At the end of Term One, you would have received your child’s Academic Progress Report and been invited to meet their teachers at the Parent-Student-Teacher Conferences at Australian International School Vietnam. At these conferences, you would have heard of your child’s strengths as well as areas of possible improvement in each subject. Now that you know how your child can improve, it is important to work with them to devise achievable goals and help set realistic expectations. Along with realistic expectations, helping your child develop SMART (Specific, Measurable, Attainable, Realistic, Timely) goals will greatly assist them become successful in their studies.
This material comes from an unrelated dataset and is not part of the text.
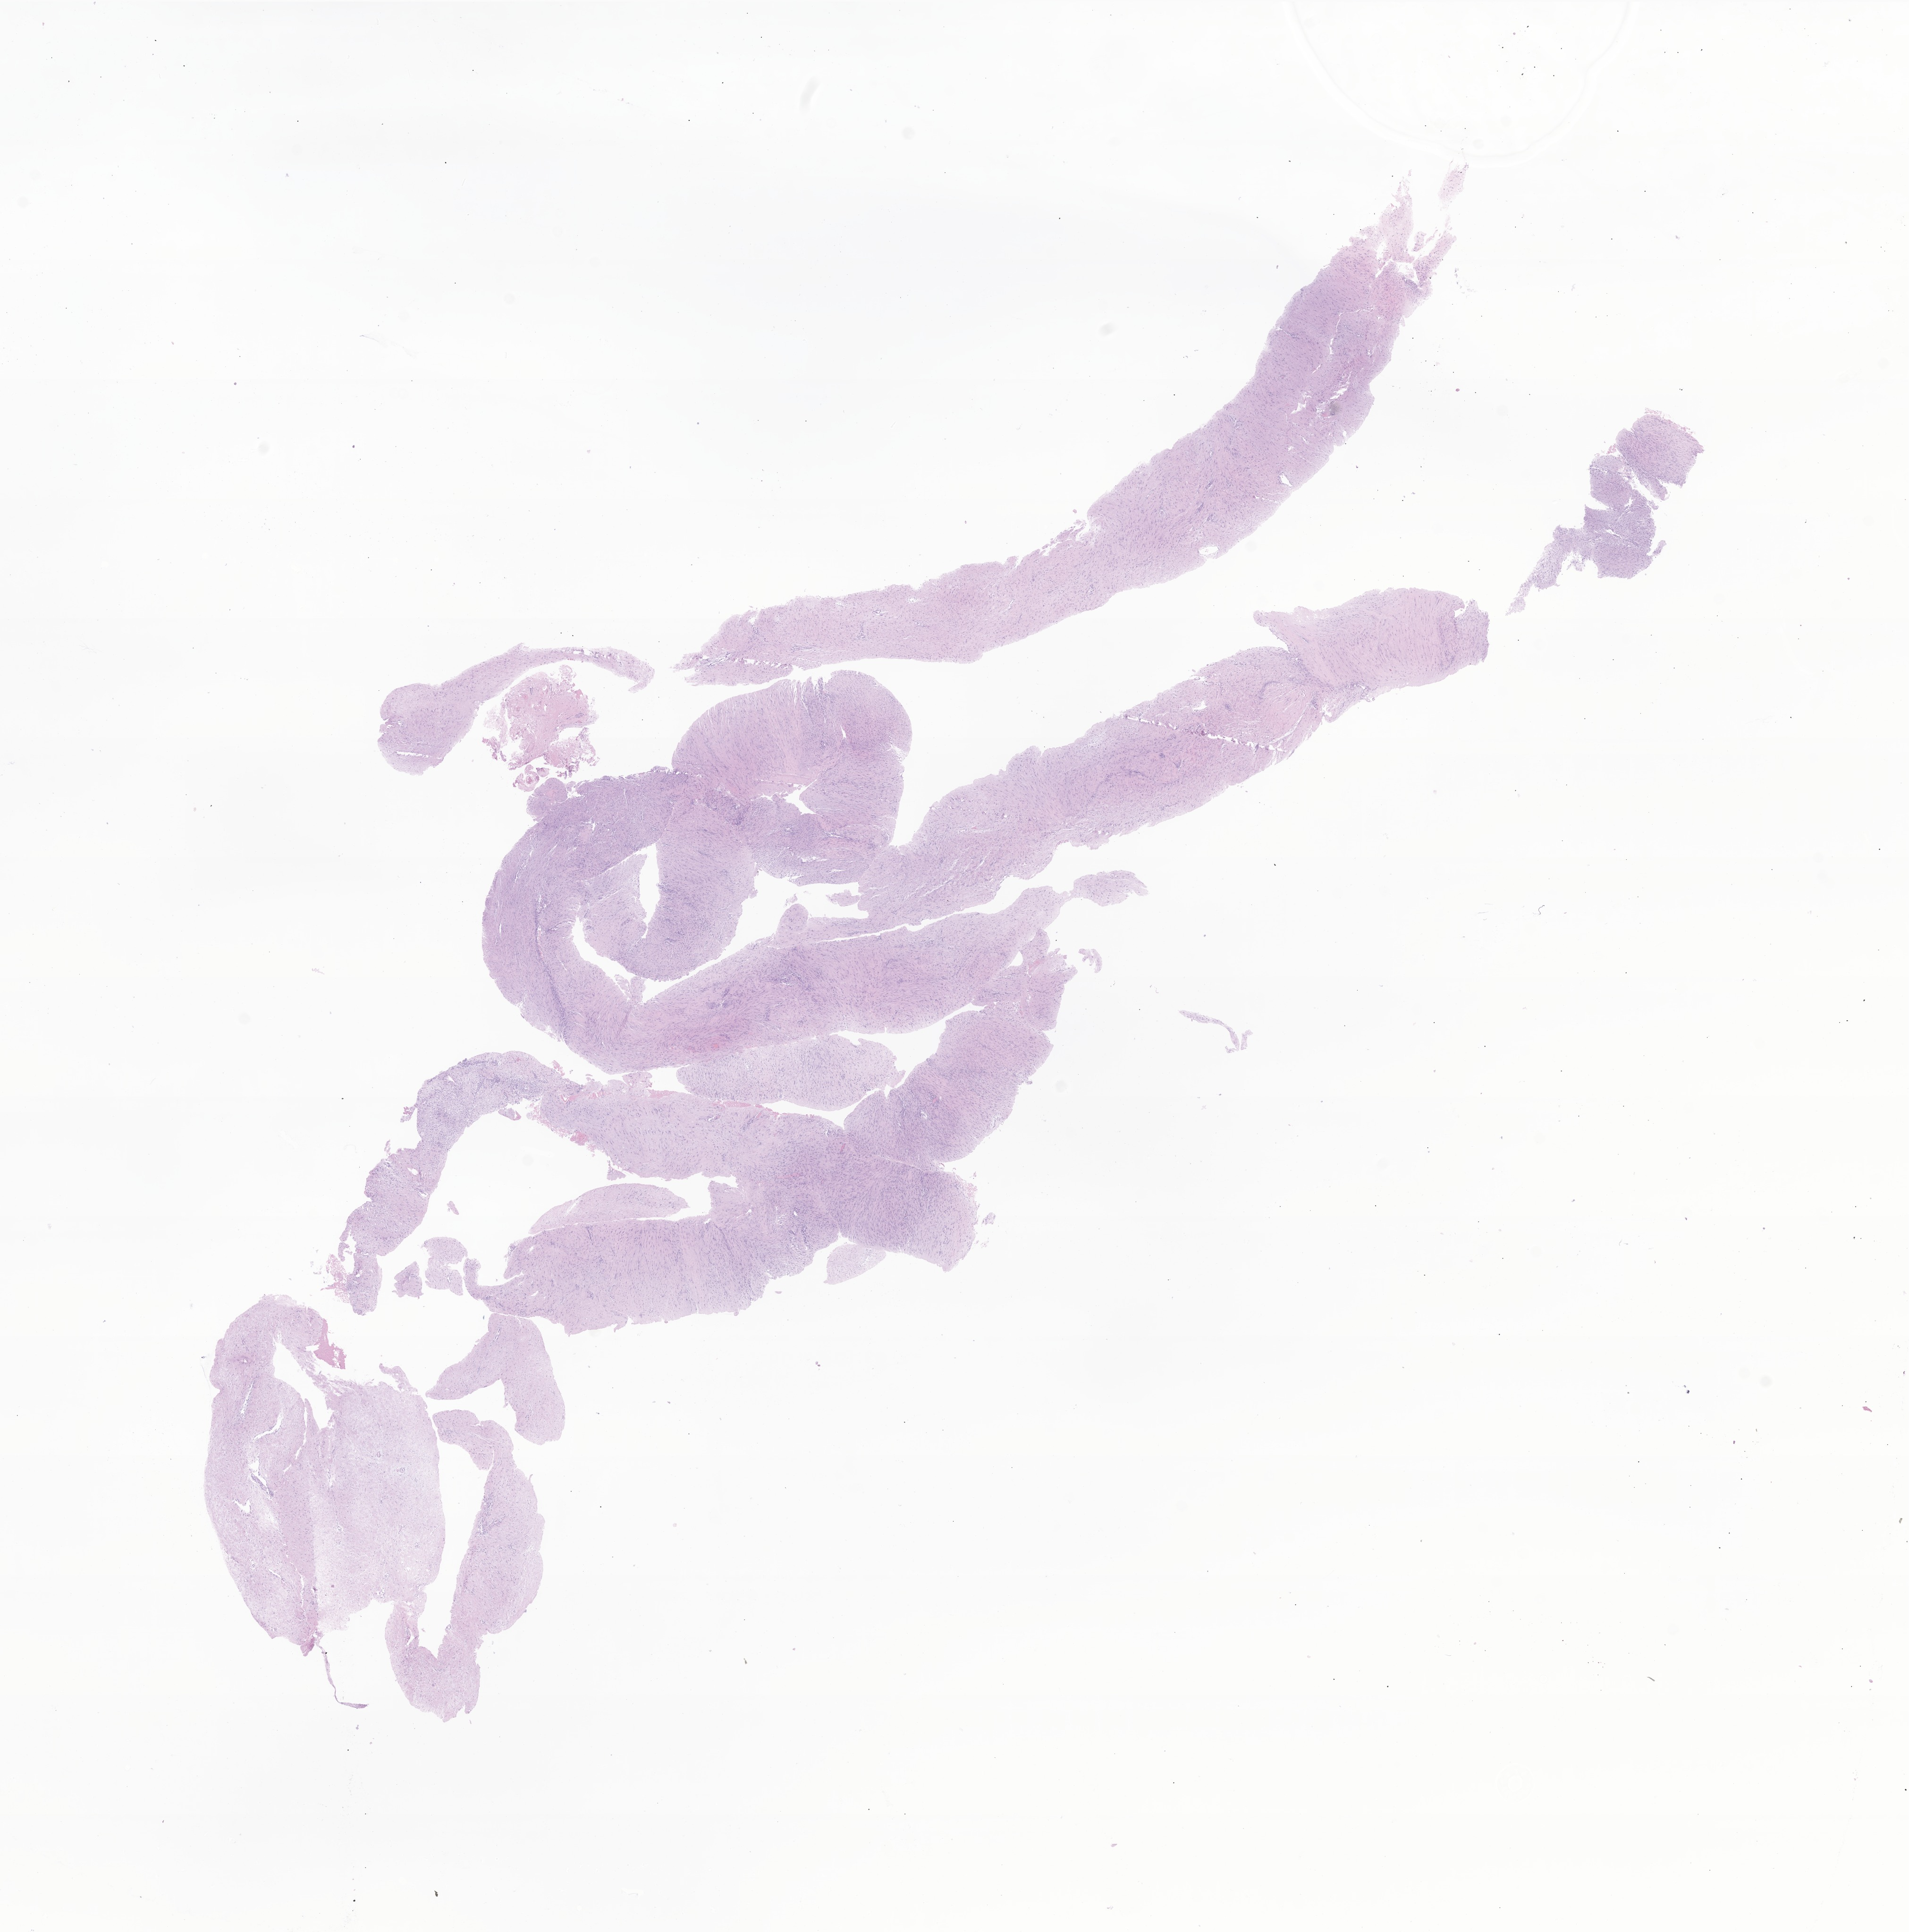
Whole-slide image, H&E stain of tumor tissue from the posterior mediastinum — a low-resolution overview of the entire scanned area, about 17.0 x 17.2 mm, FFPE section. Female patient, age 238 months (19 years 10 months).
Diagnosis: Aggressive fibromatosis.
So how does goal setting, expectations and success relate to education? First, we need to define what we mean by success. For most educators, academic success is not about gaining a particular grade. Rather, it involves a student achieving realistic goals and performing to their potential. Under this definition the highly able student who is capable of scoring an A* but whose work ethic is poor and scores a ‘C’ grade has not been successful, whereas the average student who has a positive attitude and is hard-working and gains a ‘C’ grade has. Expecting the average student to get an A*, and judging them a failure when they don’t, is both unrealistic and unfair. As the Secondary Principal of the leading international school in Vietnam, and a parent myself, when I look at a school report the thing I place most value on are the grades and comments that relate to attitude and effort.
What is key here is that the expectations of parents, teachers and of the students themselves, are realistic. However, when people have unrealistic expectations – and, again, this can sometimes be the students themselves - this creates undue pressure to perform which often has negative consequences. Forcing students to do hours and hours of extra study (which is often unfocused and therefore unproductive), or chastising or punishing students who are deemed to have gained poor results, is generally demotivating and creates performance anxiety, and can even lead to depression. The sad irony is that this sometimes results in a decrease of performance, not the desired improvement.
By contrast, when expectations about student achievement are realistic students are not under undue pressure and can concentrate on the process, stay positively focused and motivated and achieve successful outcomes. American sports coach Jim Harbaugh summed it up well when he suggested ‘Realistic expectations …are that we are going to be better today than we were yesterday, be better tomorrow than we were today. That’s the plan for success’.